> _Action item_
Could you replace "slice" with "segment" everywhere in the rows below and write all the rows out again with nothing else changed?

═════ Input ═════

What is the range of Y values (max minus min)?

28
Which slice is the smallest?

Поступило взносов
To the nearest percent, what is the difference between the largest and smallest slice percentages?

═════

> _The answer_
What is the range of Y values (max minus min)?

28
Which segment is the smallest?

Поступило взносов
To the nearest percent, what is the difference between the largest and smallest segment percentages?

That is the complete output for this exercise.